- **To do**
Across all lines of the entries, tally those with the word "desse" in them. The reply is the tally, by itself.

#####

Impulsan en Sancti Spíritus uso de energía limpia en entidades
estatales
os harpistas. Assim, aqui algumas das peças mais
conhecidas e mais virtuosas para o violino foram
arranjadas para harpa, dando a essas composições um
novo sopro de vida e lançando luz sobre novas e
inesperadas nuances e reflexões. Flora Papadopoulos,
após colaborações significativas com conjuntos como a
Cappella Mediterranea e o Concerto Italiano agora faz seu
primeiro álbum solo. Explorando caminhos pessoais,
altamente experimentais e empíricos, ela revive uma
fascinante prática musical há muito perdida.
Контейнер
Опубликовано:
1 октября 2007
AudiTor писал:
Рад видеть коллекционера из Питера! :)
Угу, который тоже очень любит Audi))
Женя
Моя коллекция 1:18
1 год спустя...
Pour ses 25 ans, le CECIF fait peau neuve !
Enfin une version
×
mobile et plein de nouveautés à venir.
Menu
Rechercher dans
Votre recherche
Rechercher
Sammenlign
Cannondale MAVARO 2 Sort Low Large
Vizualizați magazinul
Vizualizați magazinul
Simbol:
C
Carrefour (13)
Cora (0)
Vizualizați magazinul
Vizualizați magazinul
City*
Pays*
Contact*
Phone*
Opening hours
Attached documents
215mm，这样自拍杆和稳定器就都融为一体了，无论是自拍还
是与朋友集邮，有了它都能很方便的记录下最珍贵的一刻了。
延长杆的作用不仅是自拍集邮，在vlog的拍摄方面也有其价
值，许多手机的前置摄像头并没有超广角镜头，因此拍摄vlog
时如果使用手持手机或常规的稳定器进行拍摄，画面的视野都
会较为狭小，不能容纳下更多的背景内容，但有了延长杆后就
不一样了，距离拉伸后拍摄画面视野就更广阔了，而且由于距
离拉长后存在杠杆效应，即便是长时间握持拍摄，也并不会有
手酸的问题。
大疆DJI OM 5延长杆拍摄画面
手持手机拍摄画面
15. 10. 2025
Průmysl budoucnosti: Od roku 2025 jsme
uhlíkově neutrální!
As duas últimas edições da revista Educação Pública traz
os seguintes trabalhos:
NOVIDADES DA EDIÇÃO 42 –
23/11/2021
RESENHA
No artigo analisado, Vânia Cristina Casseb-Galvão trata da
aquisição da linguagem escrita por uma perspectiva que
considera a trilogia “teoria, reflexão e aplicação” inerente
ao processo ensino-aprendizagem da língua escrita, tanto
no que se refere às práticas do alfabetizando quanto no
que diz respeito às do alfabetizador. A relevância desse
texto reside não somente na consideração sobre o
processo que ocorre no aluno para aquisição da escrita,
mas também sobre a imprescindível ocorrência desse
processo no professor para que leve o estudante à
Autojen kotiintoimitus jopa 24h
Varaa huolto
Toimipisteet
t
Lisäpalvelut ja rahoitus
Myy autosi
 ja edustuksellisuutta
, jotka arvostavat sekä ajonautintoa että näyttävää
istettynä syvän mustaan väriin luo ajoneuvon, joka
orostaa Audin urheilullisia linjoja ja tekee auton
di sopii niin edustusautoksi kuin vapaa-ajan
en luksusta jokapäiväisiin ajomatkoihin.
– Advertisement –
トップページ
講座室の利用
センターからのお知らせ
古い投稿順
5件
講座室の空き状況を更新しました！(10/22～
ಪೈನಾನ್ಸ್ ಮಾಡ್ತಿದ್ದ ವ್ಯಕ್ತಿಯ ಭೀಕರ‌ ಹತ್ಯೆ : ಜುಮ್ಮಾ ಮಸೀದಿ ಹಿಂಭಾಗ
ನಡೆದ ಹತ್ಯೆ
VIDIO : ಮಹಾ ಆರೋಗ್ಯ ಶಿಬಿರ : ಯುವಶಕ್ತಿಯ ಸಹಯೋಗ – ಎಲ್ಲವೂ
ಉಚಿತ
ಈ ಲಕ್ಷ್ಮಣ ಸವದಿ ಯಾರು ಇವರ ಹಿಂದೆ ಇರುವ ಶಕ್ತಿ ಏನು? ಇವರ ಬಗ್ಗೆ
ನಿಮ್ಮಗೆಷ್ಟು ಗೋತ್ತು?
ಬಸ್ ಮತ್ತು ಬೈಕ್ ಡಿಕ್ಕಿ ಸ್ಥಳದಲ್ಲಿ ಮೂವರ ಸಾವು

#####

- **Written solution**
2